# EXERCISE DETAILS:
Retype all entries exactly as they stand, excluding pictures.

(SUPPLIED MATERIAL begins)

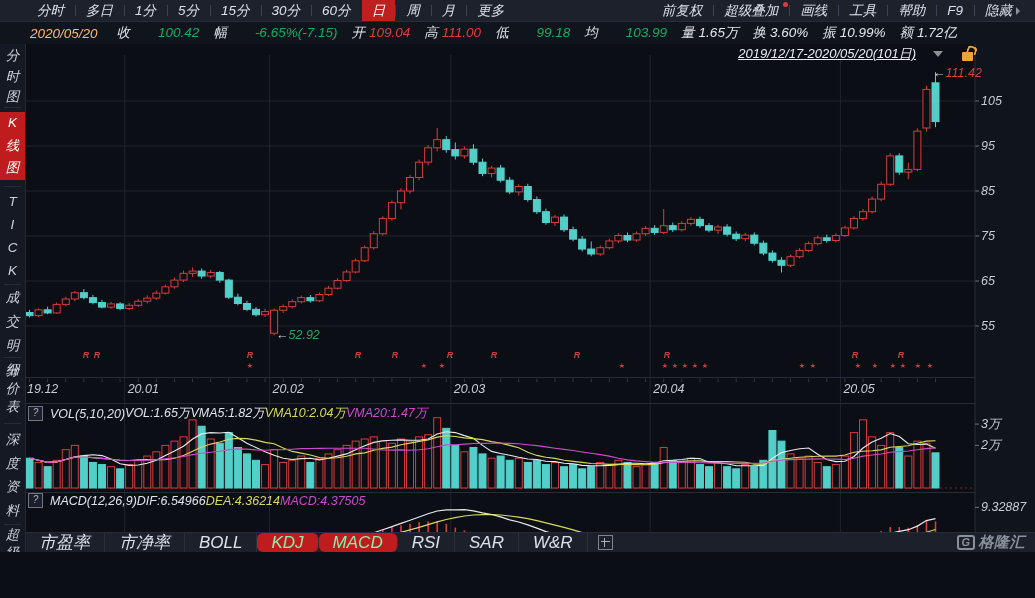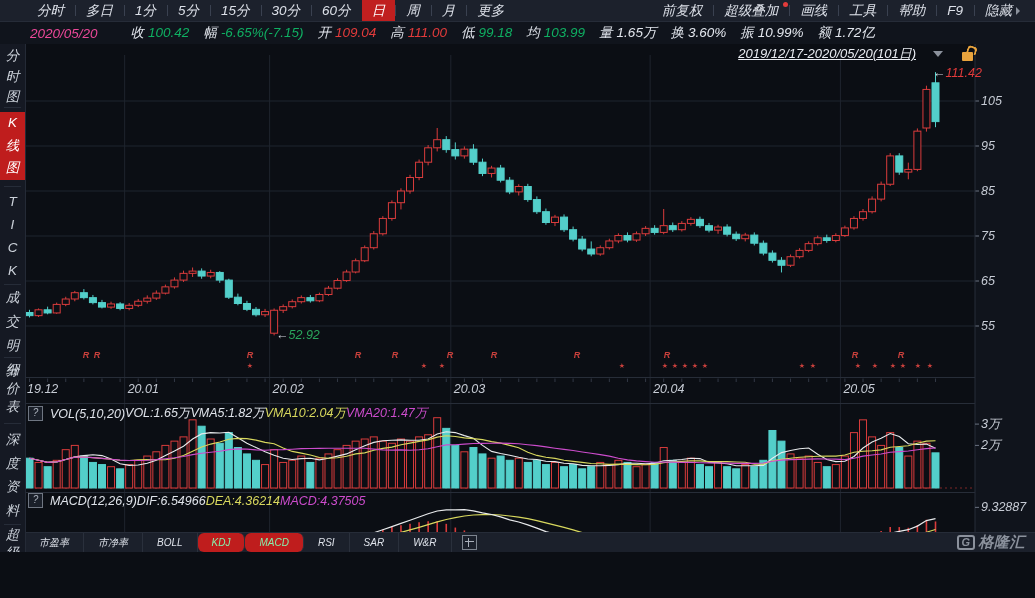--- a/index.html
+++ b/index.html
@@ -20,7 +20,7 @@
   
   .infobar{position:absolute;top:22px;left:0;right:0;height:22px;background:#10141c;display:flex;
            align-items:center;padding-left:30px;font-size:13.5px;white-space:nowrap;}
-  .if-date{color:#ec4899;margin-right:33px;}
+  .if-date{color:#fdba74;margin-right:19px;}
   .if-field{margin-right:14px;}
   .if-label{color:#dfe3ea;margin-right:4px;}
   .val-green{color:#0faf62;}.val-red{color:#e23b3b;}.val-white{color:#e3e7ee;}

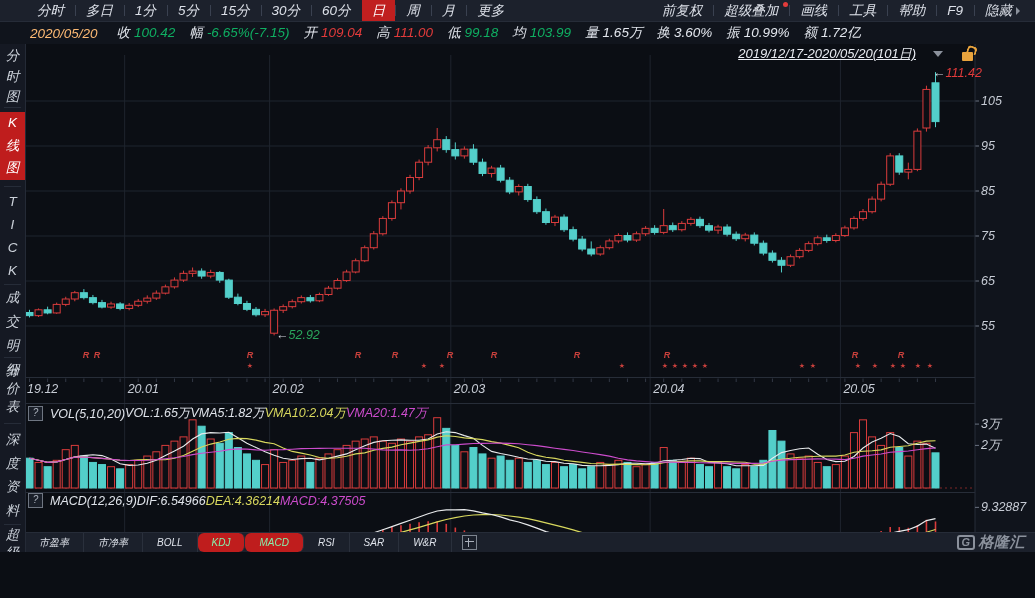--- a/index.html
+++ b/index.html
@@ -23,7 +23,7 @@
   .if-date{color:#fdba74;margin-right:19px;}
   .if-field{margin-right:14px;}
   .if-label{color:#dfe3ea;margin-right:4px;}
-  .val-green{color:#0faf62;}.val-red{color:#e23b3b;}.val-white{color:#e3e7ee;}
+  .val-green{color:#0faf62;margin-left:24px;}.val-red{color:#e23b3b;}.val-white{color:#e3e7ee;}
   
   .sidebar{position:absolute;top:44px;left:0;width:25px;height:554px;background:#151923;
            border-right:1px solid #242a36;z-index:4;}

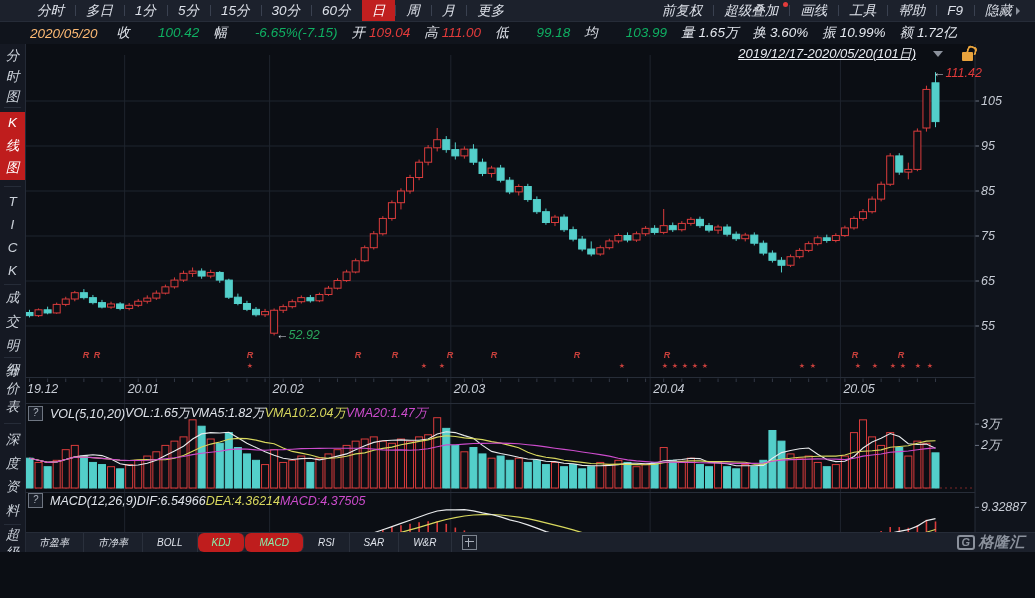--- a/index.html
+++ b/index.html
@@ -50,7 +50,7 @@
   
   .bottombar{position:absolute;left:0;right:0;bottom:0;height:20px;background:#1b202b;border-top:1px solid #262c38;
              display:flex;align-items:stretch;padding-left:24px;box-sizing:border-box;z-index:3;}
-  .bt-tab{padding:0 14px;font-size:10px;line-height:19px;color:#dde1e9;border-right:1px solid #2a303c;cursor:pointer;}
+  .bt-tab{padding:0 14px;font-size:17px;line-height:19px;color:#dde1e9;border-right:1px solid #2a303c;cursor:pointer;}
   .bt-tab:first-child{border-left:1px solid #2a303c;}
   .bt-tab.selected{background:#bf1d1d;color:#86efac;border-radius:6px;}
   .plus-box{position:relative;width:13px;height:13px;border:1px solid #7d848f;margin:2px 0 0 10px;cursor:pointer;flex:none;}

(SUPPLIED MATERIAL ends)

# YOUR SOLUTION:
--- a/index.html
+++ b/index.html
@@ -20,7 +20,7 @@
   
   .infobar{position:absolute;top:22px;left:0;right:0;height:22px;background:#10141c;display:flex;
            align-items:center;padding-left:30px;font-size:13.5px;white-space:nowrap;}
-  .if-date{color:#ec4899;margin-right:33px;}
+  .if-date{color:#fdba74;margin-right:19px;}
   .if-field{margin-right:14px;}
   .if-label{color:#dfe3ea;margin-right:4px;}
   .val-green{color:#0faf62;}.val-red{color:#e23b3b;}.val-white{color:#e3e7ee;}

--- a/index.html
+++ b/index.html
@@ -23,7 +23,7 @@
   .if-date{color:#fdba74;margin-right:19px;}
   .if-field{margin-right:14px;}
   .if-label{color:#dfe3ea;margin-right:4px;}
-  .val-green{color:#0faf62;}.val-red{color:#e23b3b;}.val-white{color:#e3e7ee;}
+  .val-green{color:#0faf62;margin-left:24px;}.val-red{color:#e23b3b;}.val-white{color:#e3e7ee;}
   
   .sidebar{position:absolute;top:44px;left:0;width:25px;height:554px;background:#151923;
            border-right:1px solid #242a36;z-index:4;}

--- a/index.html
+++ b/index.html
@@ -50,7 +50,7 @@
   
   .bottombar{position:absolute;left:0;right:0;bottom:0;height:20px;background:#1b202b;border-top:1px solid #262c38;
              display:flex;align-items:stretch;padding-left:24px;box-sizing:border-box;z-index:3;}
-  .bt-tab{padding:0 14px;font-size:10px;line-height:19px;color:#dde1e9;border-right:1px solid #2a303c;cursor:pointer;}
+  .bt-tab{padding:0 14px;font-size:17px;line-height:19px;color:#dde1e9;border-right:1px solid #2a303c;cursor:pointer;}
   .bt-tab:first-child{border-left:1px solid #2a303c;}
   .bt-tab.selected{background:#bf1d1d;color:#86efac;border-radius:6px;}
   .plus-box{position:relative;width:13px;height:13px;border:1px solid #7d848f;margin:2px 0 0 10px;cursor:pointer;flex:none;}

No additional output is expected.